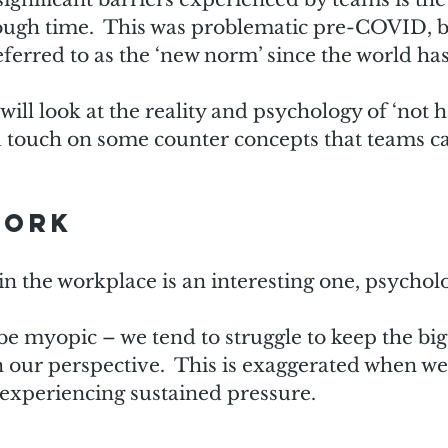
ough time.  This was problematic pre-COVID, b
ferred to as the ‘new norm’ since the world has
e will look at the reality and psychology of ‘not 
 touch on some counter concepts that teams ca
work
in the workplace is an interesting one, psycholog
 myopic – we tend to struggle to keep the big 
 our perspective.  This is exaggerated when we
r experiencing sustained pressure.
####################
### Your goal:
Would you return the data above exactly as written, minus the images?

### Answer box:
ough time.  This was problematic pre-COVID, b
ferred to as the ‘new norm’ since the world has
e will look at the reality and psychology of ‘not 
 touch on some counter concepts that teams ca
work
in the workplace is an interesting one, psycholog
 myopic – we tend to struggle to keep the big 
 our perspective.  This is exaggerated when we
r experiencing sustained pressure.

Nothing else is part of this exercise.